---------- SELECTED TEXT

# Airsoft?



## john doe. (Aug 26, 2006)

Hey ya all. Do any of you practice in your house with an Airsoft or similar gun? IF anyone has any knowledge on them that they'd like to pass on I'm all sponge here. I want something to closely match my G23. I've read about gas electric and spring...???

Thanks


----------



## hal9000 (Aug 3, 2007)

*I dunno about that...*

Dry fire practice with a real gun strikes me as a much better form of practice. Something close in feel to your G23 would probably mess you up when you went to fire the real thing. I never understood why any adult would want one of those things, although they seem pretty popular. Huh.


----------



## nukehayes (Sep 22, 2006)

I was too embarassed to say anything before, but I used to own quite a few airsoft replicas. I know some good handgun airsoft makers are KJW(Kwan Ju Works) and KWA(i don't remember what it stands for). KSC also makes some good ones. I would recommend a gas blow back and I think all of these manufacturers make a Glock model 23. I wouldn't worry about it not feeling the same as your real one. Before I had ever held a real Glock, I had an airsoft G18 and when I did handle a real G17, I couldn't tell the difference wieght and balance wise. Airsoft makes for a safer method of practicing in your house especially if there are youngsters about. make sure, though, to wear eye protection, these things really can "shoot your eye out." Enjoy


----------



## john doe. (Aug 26, 2006)

nukehayes said:


> I was too embarassed to say anything before, but I used to own quite a few airsoft replicas. I know some good handgun airsoft makers are KJW(Kwan Ju Works) and KWA(i don't remember what it stands for). KSC also makes some good ones. I would recommend a gas blow back and I think all of these manufacturers make a Glock model 23. I wouldn't worry about it not feeling the same as your real one. Before I had ever held a real Glock, I had an airsoft G18 and when I did handle a real G17, I couldn't tell the difference wieght and balance wise. Airsoft makes for a safer method of practicing in your house especially if there are youngsters about. make sure, though, to wear eye protection, these things really can "shoot your eye out." Enjoy


I've read about a pro compititipn shooter who practices with one a lot. I figure if I could pull a trigger a couple thousand times per month and save mucho money that's a plus. The brain has a memory for those kind of things. Pro athletes practice that way all the time.

--------------------

* [REQUEST 1] List every airsoft handgun maker named in the airsoft thread.

---------- EXERCISE MATERIAL

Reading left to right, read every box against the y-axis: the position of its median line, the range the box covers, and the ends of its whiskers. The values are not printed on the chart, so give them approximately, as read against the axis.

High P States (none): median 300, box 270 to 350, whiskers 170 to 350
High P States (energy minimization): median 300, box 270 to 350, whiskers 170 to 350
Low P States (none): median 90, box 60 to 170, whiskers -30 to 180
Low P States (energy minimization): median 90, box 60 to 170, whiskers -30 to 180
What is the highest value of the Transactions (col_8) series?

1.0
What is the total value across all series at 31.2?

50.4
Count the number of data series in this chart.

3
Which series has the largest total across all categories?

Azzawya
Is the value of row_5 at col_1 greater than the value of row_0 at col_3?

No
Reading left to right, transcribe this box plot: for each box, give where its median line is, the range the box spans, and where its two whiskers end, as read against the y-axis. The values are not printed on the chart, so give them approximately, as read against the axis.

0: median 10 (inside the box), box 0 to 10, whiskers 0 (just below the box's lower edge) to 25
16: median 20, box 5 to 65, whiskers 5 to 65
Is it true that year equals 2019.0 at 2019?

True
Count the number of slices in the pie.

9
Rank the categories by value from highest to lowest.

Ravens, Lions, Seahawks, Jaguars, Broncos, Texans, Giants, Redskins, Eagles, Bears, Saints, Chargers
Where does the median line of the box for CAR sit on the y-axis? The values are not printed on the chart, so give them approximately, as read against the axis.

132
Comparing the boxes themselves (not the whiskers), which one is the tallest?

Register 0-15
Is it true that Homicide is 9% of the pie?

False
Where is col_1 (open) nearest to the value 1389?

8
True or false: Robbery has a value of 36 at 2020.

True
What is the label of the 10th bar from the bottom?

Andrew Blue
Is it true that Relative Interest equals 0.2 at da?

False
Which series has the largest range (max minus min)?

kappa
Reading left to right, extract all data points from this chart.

--------------------

* [REQUEST 2] Lay out the part of the rows that opens with the line containing "Bears, Saints, Chargers" and runs to the end of the rows as a JSON list of strings, one string per line, leaving out blank lines.

* [TASK ANSWER 1] KJW (Kwan Ju Works), KWA, KSC

* [TASK ANSWER 2]
[
  "Ravens, Lions, Seahawks, Jaguars, Broncos, Texans, Giants, Redskins, Eagles, Bears, Saints, Chargers",
  "Where does the median line of the box for CAR sit on the y-axis? The values are not printed on the chart, so give them approximately, as read against the axis.",
  "132",
  "Comparing the boxes themselves (not the whiskers), which one is the tallest?",
  "Register 0-15",
  "Is it true that Homicide is 9% of the pie?",
  "False",
  "Where is col_1 (open) nearest to the value 1389?",
  "8",
  "True or false: Robbery has a value of 36 at 2020.",
  "True",
  "What is the label of the 10th bar from the bottom?",
  "Andrew Blue",
  "Is it true that Relative Interest equals 0.2 at da?",
  "False",
  "Which series has the largest range (max minus min)?",
  "kappa",
  "Reading left to right, extract all data points from this chart."
]